(Stored data entries)
▼▼▼

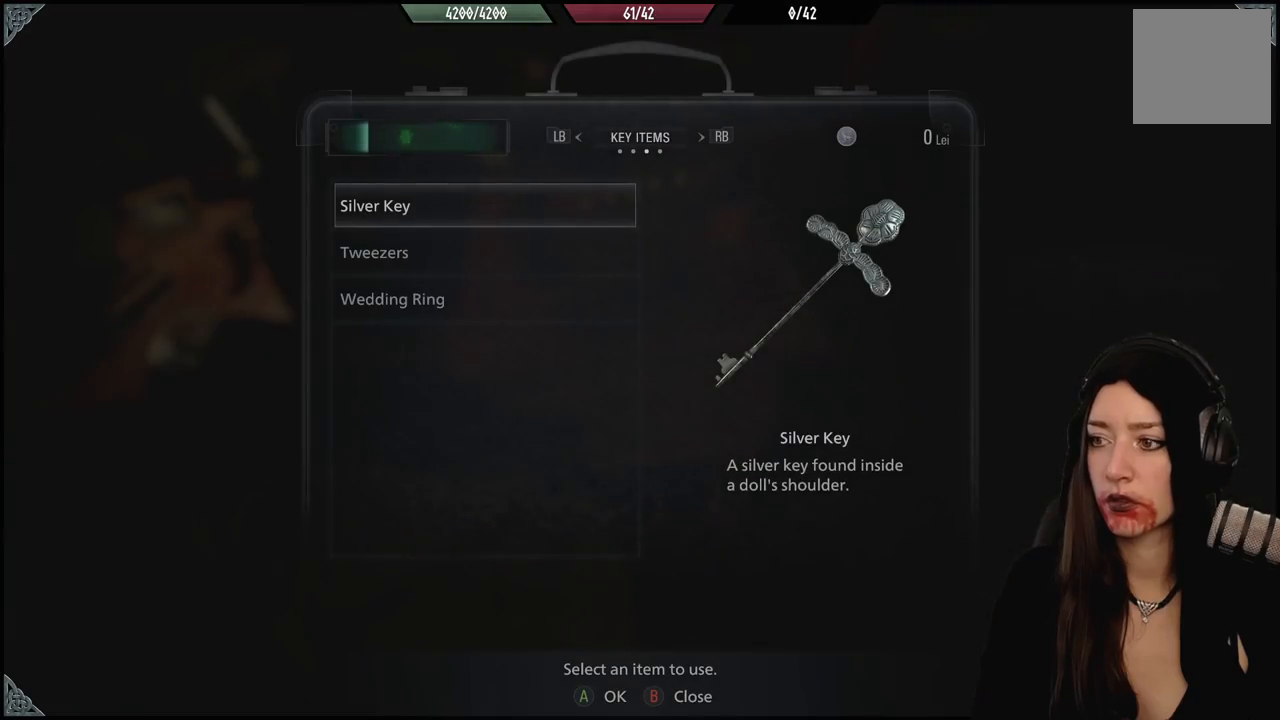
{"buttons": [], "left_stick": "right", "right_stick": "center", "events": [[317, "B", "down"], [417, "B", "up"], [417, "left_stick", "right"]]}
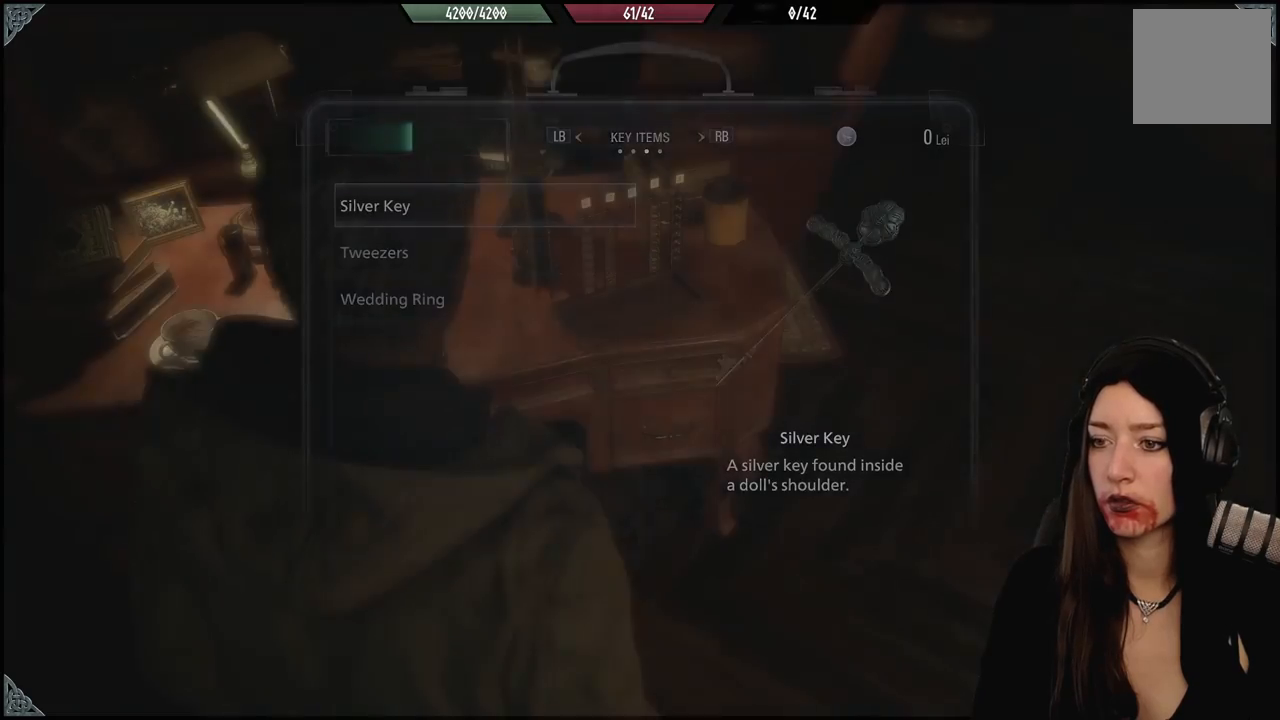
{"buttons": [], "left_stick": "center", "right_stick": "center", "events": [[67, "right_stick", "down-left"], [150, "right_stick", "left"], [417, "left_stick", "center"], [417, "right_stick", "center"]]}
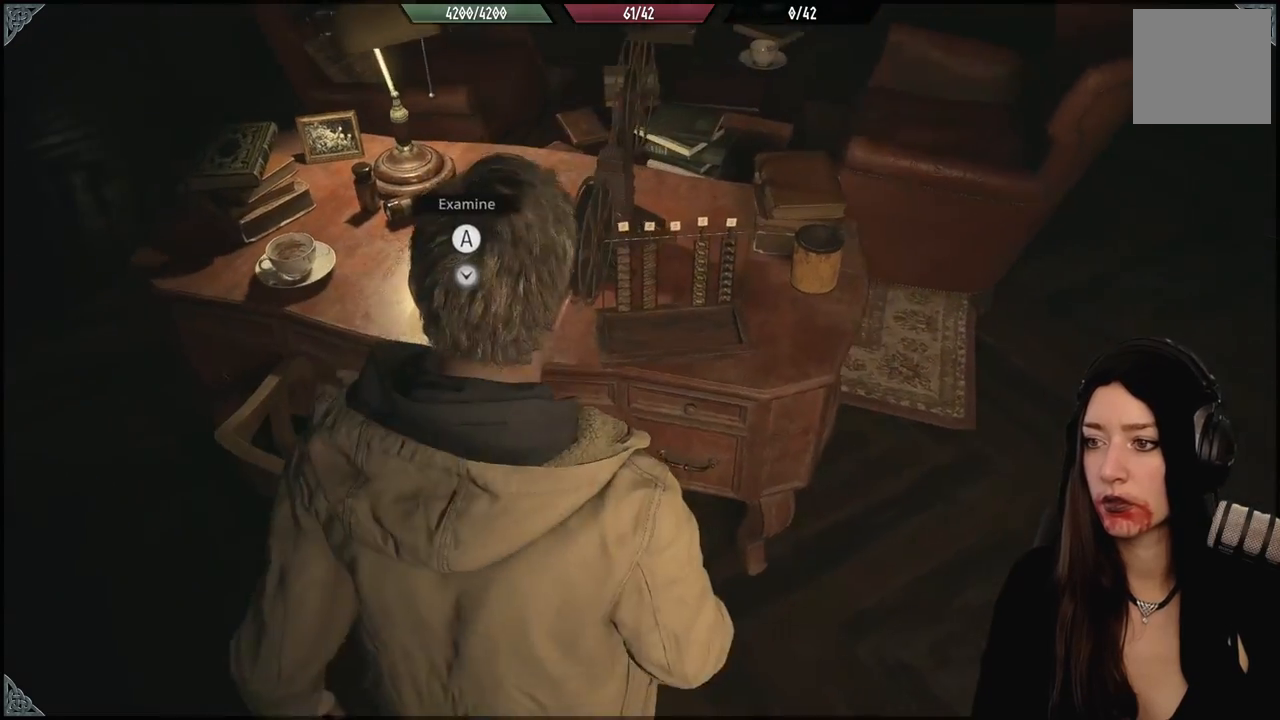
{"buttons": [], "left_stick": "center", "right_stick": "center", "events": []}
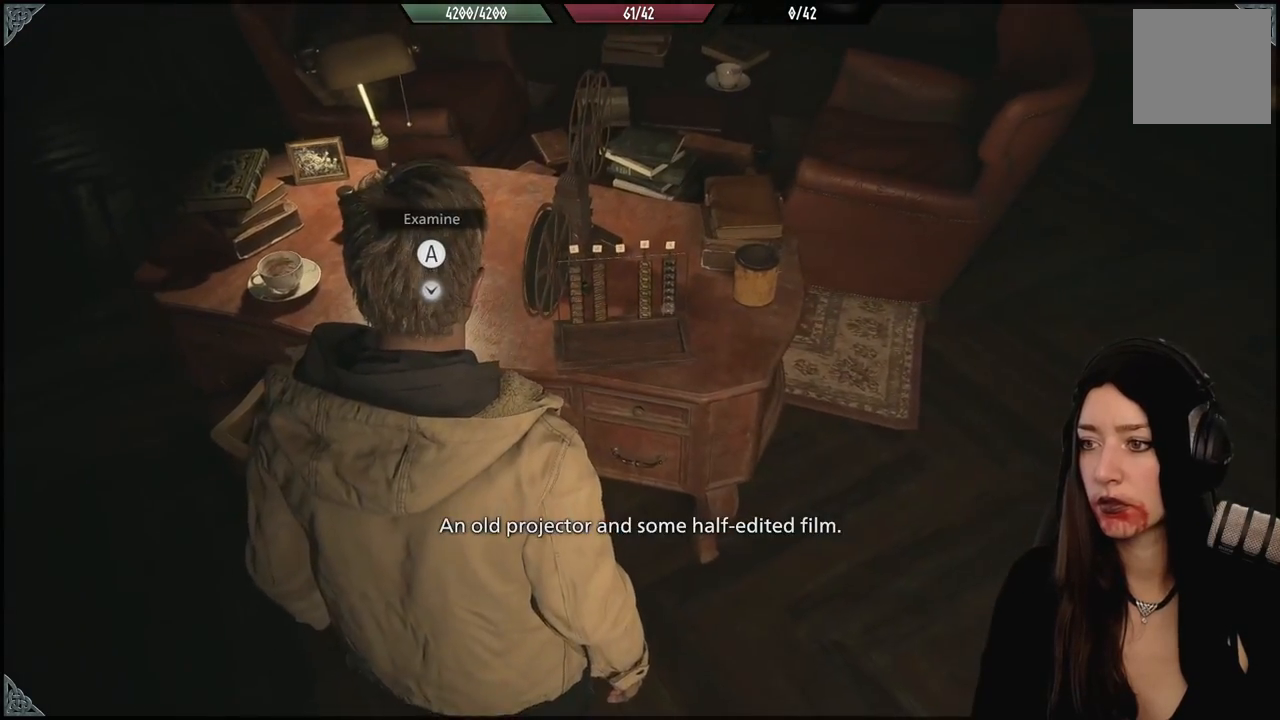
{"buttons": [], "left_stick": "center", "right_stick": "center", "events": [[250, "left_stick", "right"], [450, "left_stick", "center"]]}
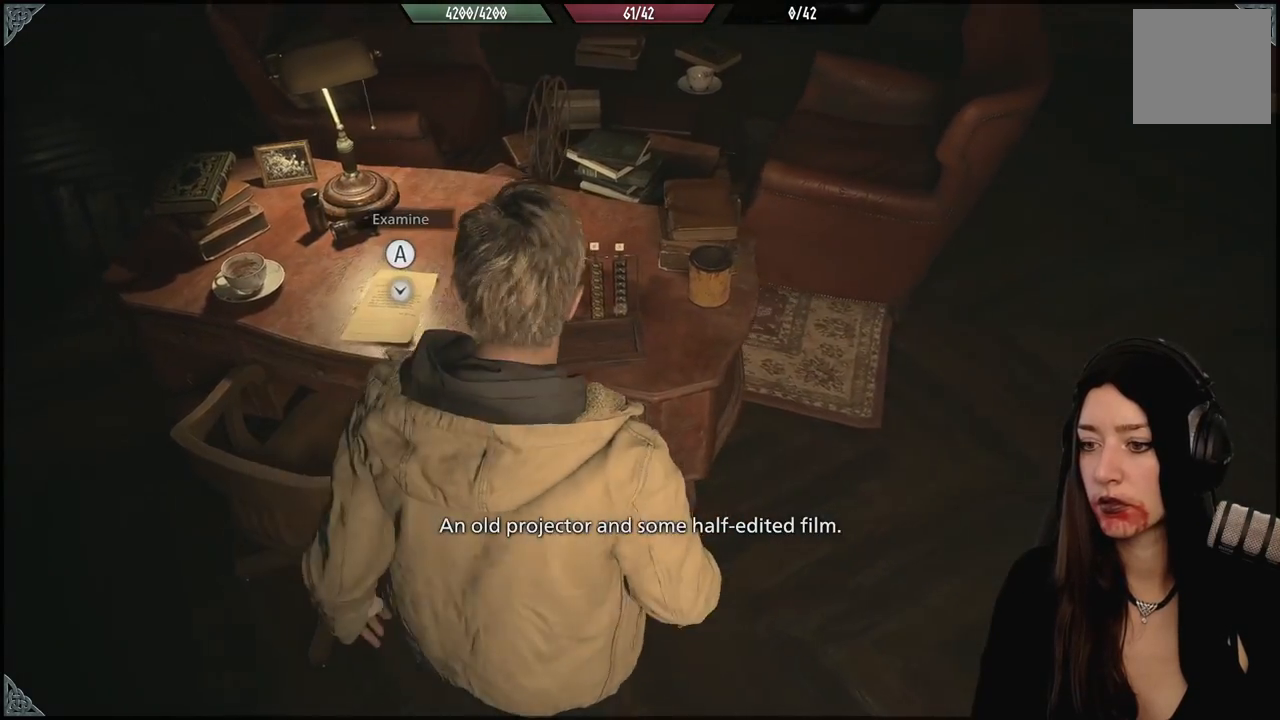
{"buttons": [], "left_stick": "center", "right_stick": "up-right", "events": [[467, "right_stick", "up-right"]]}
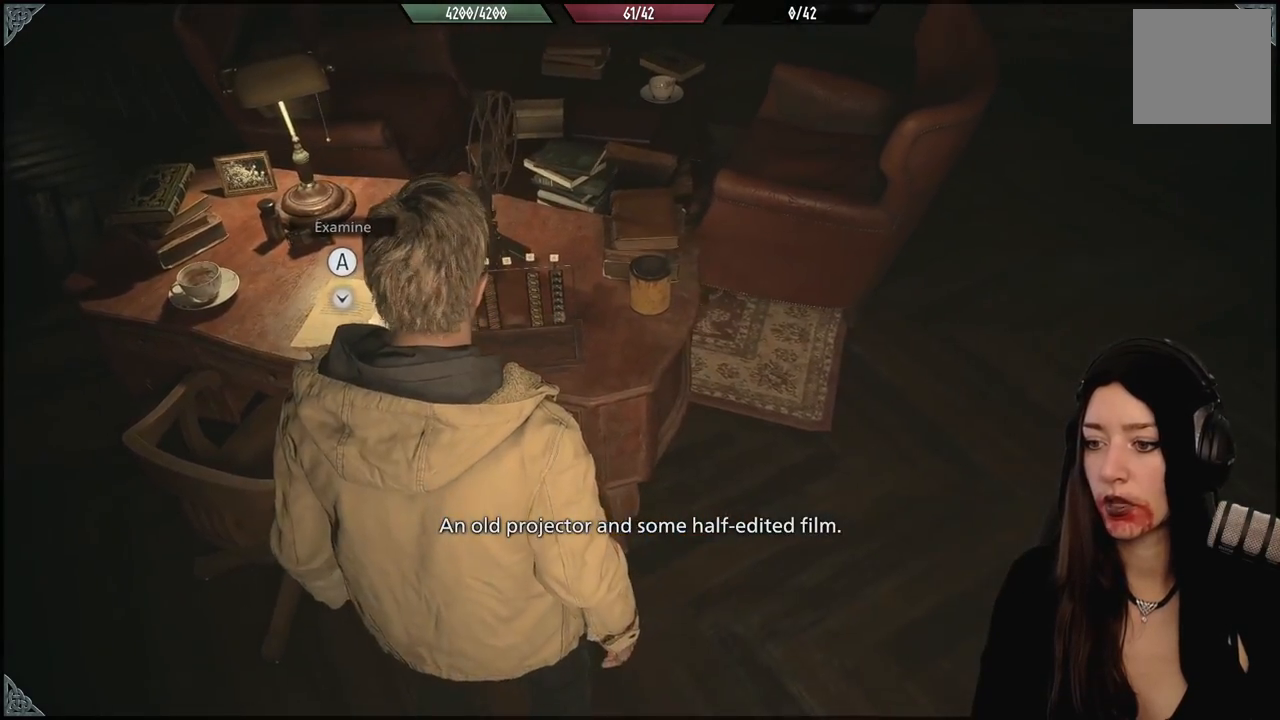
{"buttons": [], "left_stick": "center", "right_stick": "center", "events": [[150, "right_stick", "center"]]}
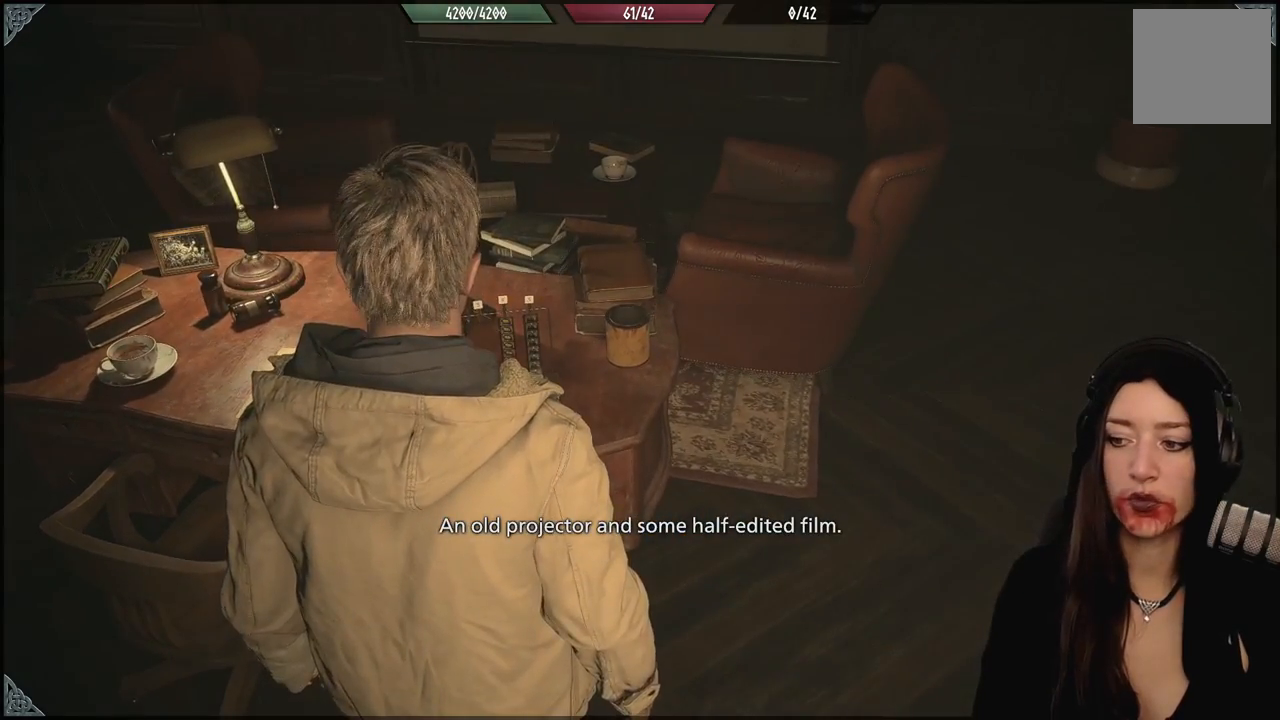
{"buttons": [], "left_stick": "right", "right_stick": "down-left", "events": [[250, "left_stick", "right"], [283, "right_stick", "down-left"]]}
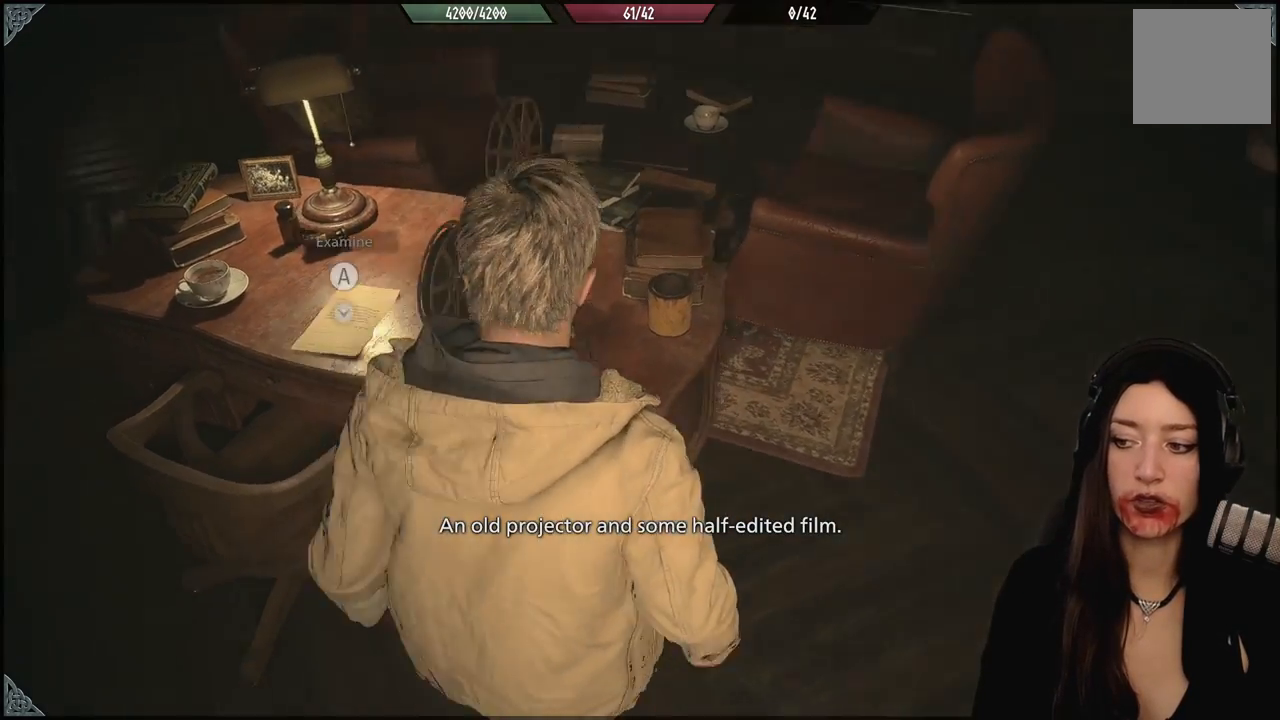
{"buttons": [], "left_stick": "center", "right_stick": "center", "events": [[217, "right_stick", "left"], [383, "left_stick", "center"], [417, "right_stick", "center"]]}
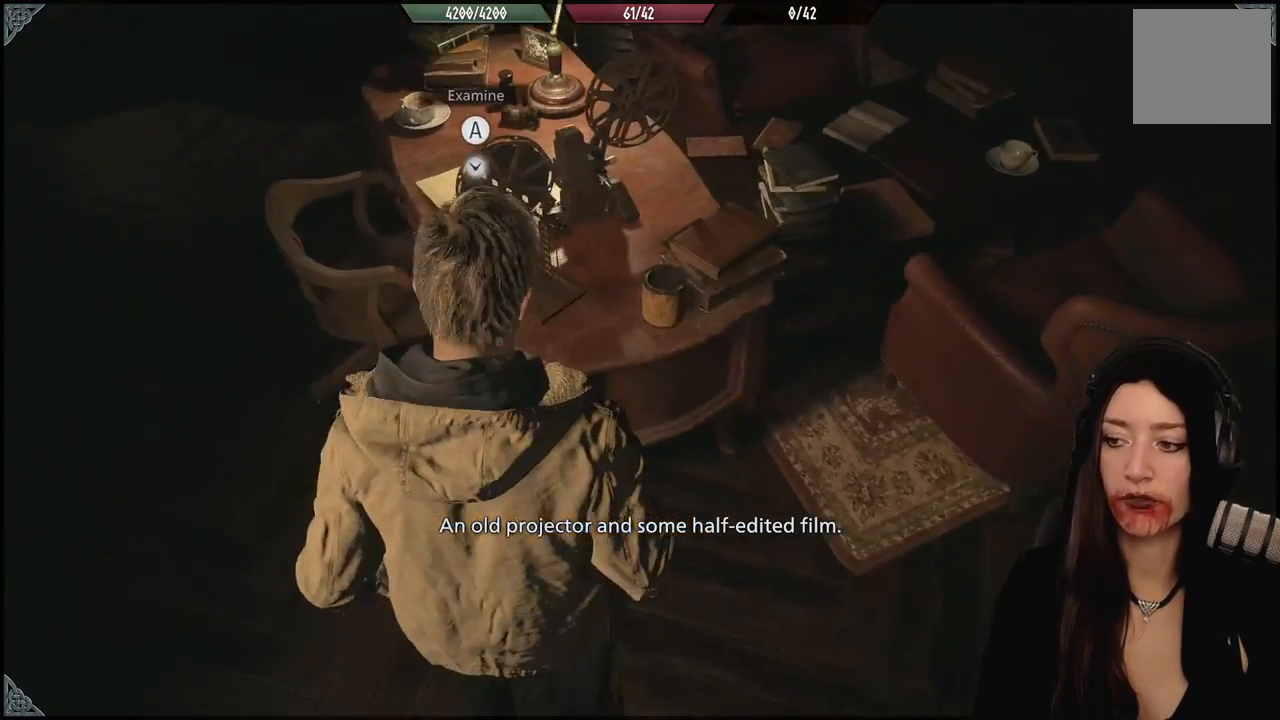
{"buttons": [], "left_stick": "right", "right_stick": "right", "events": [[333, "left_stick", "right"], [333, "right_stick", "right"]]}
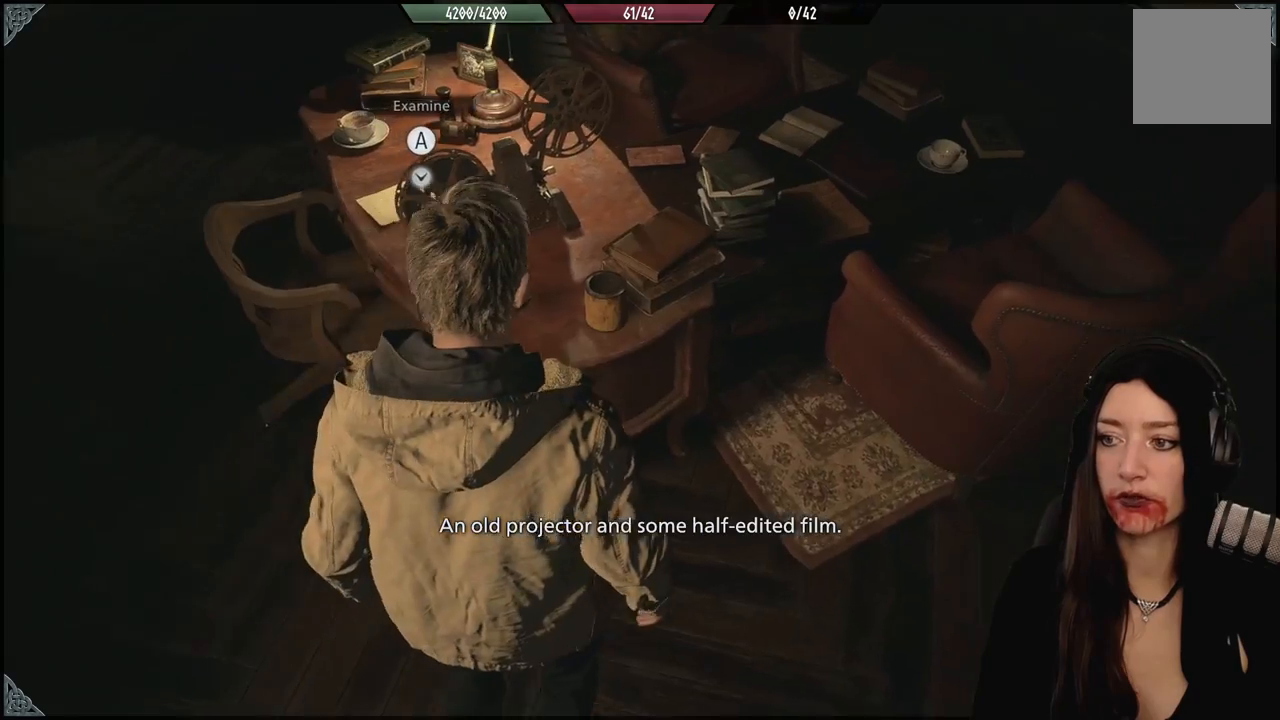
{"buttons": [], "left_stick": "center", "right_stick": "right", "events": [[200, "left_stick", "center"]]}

▲▲▲

- [EXERCISE INSTRUCTIONS]: The answer is the records above, repeated exactly, with no picture in it.

- [WRITTEN ANSWER]:
{"buttons": [], "left_stick": "right", "right_stick": "center", "events": [[317, "B", "down"], [417, "B", "up"], [417, "left_stick", "right"]]}
{"buttons": [], "left_stick": "center", "right_stick": "center", "events": [[67, "right_stick", "down-left"], [150, "right_stick", "left"], [417, "left_stick", "center"], [417, "right_stick", "center"]]}
{"buttons": [], "left_stick": "center", "right_stick": "center", "events": []}
{"buttons": [], "left_stick": "center", "right_stick": "center", "events": [[250, "left_stick", "right"], [450, "left_stick", "center"]]}
{"buttons": [], "left_stick": "center", "right_stick": "up-right", "events": [[467, "right_stick", "up-right"]]}
{"buttons": [], "left_stick": "center", "right_stick": "center", "events": [[150, "right_stick", "center"]]}
{"buttons": [], "left_stick": "right", "right_stick": "down-left", "events": [[250, "left_stick", "right"], [283, "right_stick", "down-left"]]}
{"buttons": [], "left_stick": "center", "right_stick": "center", "events": [[217, "right_stick", "left"], [383, "left_stick", "center"], [417, "right_stick", "center"]]}
{"buttons": [], "left_stick": "right", "right_stick": "right", "events": [[333, "left_stick", "right"], [333, "right_stick", "right"]]}
{"buttons": [], "left_stick": "center", "right_stick": "right", "events": [[200, "left_stick", "center"]]}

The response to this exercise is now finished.